Conquistas que derrotam

André Fernandes
A “conquista da natureza” pelo homem é uma expressão muito utilizada no cotidiano científico. Num certo filme de ficção científica, um protagonista disse que “o homem derrotou a natureza”. Em seu contexto, essa afirmação portava uma certa beleza trágica, porque o personagem que as pronunciou morria de tuberculose. “Não importa”, prosseguiu dizendo, “que eu seja uma das baixas. É claro que, nessa batalha, haja quem tombe dos dois lados, mas isso não muda o fato de que o homem está vencendo”.

Desde a virada do milênio, vivemos um período de grandes oportunidades para o homem e para o mundo. E de grandes perigos também, como em qualquer época histórica. Entretanto, considerando o grau de saber científico e de domínio da matéria acumulados no século passado, algo impensável no século retrasado, o homem apossou-se de um poder de dispor do mundo a ponto de destruí-lo.

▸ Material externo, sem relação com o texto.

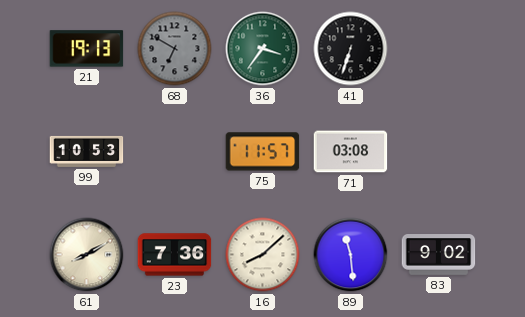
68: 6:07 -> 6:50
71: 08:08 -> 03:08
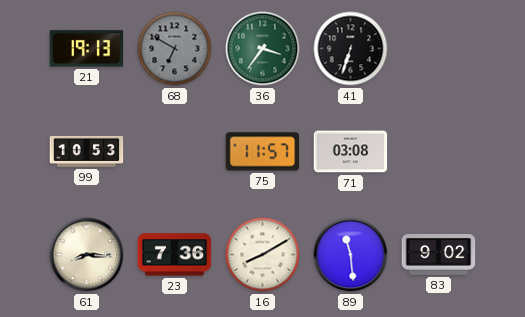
61: 8:10 -> 8:16
16: 8:08 -> 8:10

E isso, de certa forma, causa algum pavor, tornando aqueles perigos ainda maiores. Menos visível, mas não menos inquietante, são as chances de automanipulação conquistadas pelo homem: as ciências biológicas e as ciências exatas sondaram as profundidades da constituição genética do ser, decifraram seus componentes e estão a poucos passos, digamos assim, de construir o próprio homem.

O homem, consumada essa fase, passaria a vir ao mundo como produto de nosso agir e, logo, poderia ser selecionado segundo as exigências de nossa natureza biológica ou de nossos interesses e caprichos. O homem deixaria de refletir uma imagem transcendente para ser o puro reflexo do próprio homem. Mas, de qual homem?

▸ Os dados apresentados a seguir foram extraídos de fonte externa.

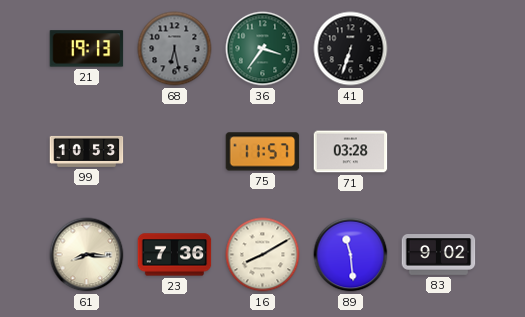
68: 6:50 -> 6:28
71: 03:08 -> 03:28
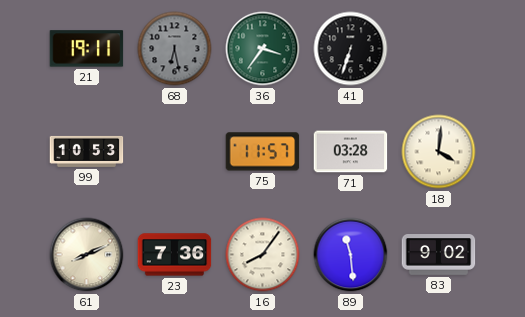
21: 19:13 -> 19:11
18: none -> 4:01
61: 8:16 -> 8:11
16: 8:10 -> 8:06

A julgar pelo progresso científico que aumenta em razão diretamente inversa ao desenvolvimento de nossa energia moral, deve ser o homem da ciência. O homem do laboratório. O homem do gabinete. O homem cuja mentalidade técnica confina a moral ao âmbito estritamente subjetivo e secundário, já que o importante é apenas o progresso da ciência.

Essa situação agrava ainda mais aqueles perigos, porque rejeita uma moral pública capaz de responder às ameaças que pesam sobre cada um de nós e nossos descendentes. Prefere prosseguir justamente no caminho do desequilíbrio entre as possibilidades técnico-científicas e aquela energia moral.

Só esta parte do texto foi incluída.